Dying at home more likely in states with palliative care laws

BY Arielle Dreher

Policy can have a big impact on where we die.

Case in point: A new JAMA Open Network study found that cancer patients in states with palliative care laws, which can require health care providers to tell patients about their end-of-life treatment options, were more likely to die in the comfort of their home or in hospice care rather than a hospital bed.

Why it matters: The vast majority of people want to die at home, but many do not. End-of-life spending on hospitals can also quickly drive up costs while making little difference in length or quality of life.

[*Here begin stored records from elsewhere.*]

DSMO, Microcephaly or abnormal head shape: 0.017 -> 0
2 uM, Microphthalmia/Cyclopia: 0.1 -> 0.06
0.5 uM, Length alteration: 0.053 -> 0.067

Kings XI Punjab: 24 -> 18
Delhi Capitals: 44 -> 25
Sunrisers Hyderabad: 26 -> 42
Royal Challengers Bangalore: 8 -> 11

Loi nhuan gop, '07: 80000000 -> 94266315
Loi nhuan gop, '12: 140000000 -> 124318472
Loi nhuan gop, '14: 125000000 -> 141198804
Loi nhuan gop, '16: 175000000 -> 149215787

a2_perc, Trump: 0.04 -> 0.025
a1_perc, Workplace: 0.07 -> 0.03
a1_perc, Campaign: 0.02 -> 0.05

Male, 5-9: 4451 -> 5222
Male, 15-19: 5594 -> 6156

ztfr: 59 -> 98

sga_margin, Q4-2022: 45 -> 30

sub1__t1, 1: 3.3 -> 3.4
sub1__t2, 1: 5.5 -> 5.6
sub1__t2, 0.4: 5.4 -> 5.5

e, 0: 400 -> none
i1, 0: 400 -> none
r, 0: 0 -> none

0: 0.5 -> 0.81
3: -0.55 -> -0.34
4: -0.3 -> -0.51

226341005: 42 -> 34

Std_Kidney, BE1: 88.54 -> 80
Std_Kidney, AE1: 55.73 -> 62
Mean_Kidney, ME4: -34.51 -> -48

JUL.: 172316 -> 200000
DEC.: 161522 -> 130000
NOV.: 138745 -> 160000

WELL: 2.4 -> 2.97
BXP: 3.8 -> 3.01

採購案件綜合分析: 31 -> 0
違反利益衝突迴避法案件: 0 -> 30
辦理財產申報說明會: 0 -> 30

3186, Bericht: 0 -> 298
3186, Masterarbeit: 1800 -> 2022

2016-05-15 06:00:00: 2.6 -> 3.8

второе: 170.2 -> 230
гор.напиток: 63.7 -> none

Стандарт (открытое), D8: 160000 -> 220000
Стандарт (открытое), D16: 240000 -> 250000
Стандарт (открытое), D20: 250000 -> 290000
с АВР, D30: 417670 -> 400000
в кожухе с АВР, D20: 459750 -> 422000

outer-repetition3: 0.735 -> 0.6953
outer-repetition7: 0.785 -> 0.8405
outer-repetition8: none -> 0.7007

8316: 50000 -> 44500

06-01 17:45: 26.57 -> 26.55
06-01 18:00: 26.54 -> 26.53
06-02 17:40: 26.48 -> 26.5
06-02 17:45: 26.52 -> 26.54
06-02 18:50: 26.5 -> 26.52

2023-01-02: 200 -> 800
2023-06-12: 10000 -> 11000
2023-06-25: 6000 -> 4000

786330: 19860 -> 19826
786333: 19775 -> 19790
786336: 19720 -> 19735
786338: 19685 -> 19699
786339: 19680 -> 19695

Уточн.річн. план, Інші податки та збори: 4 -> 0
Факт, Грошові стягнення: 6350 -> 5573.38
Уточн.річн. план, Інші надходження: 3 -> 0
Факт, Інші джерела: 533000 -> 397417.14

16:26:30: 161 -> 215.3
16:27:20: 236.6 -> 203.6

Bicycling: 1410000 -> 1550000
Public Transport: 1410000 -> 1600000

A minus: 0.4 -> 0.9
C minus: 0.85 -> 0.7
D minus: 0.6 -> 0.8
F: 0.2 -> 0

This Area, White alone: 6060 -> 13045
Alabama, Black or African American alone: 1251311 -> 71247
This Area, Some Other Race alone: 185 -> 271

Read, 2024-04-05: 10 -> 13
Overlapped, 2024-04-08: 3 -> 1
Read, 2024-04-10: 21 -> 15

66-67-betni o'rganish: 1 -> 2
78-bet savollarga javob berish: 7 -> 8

What they found: Cancer patients dying in a state where a palliative care law was in place was associated with a 12% to 18% increased likelihood of dying at home or in hospice care, researchers found, depending on how prescriptive the state law is.

  • Nationwide, researchers found that 22 states have either a non-prescriptive state law, like an established advisory council, or a more prescriptive state law, which can require hospitals to have palliative care programming for patients.
  • For patients with a serious illness that was not cancer, the results were similar: Researchers saw a 23% to 43% increased likelihood of a patient dying at home or in hospice in states with nonprescriptive and prescriptive palliative care laws, respectively.

The bottom line: With the number of aging Americans projected to dramatically increase in the coming decades, understanding how to cater to patients’ preferences in end-of-life care will only become more important.

  • “In this study, we observed that a state-level intervention had a measurable association with place of death for individual decedents,” researchers wrote. “This finding was noteworthy given the difficulty with improving palliative and end-of-life care delivery in the US.”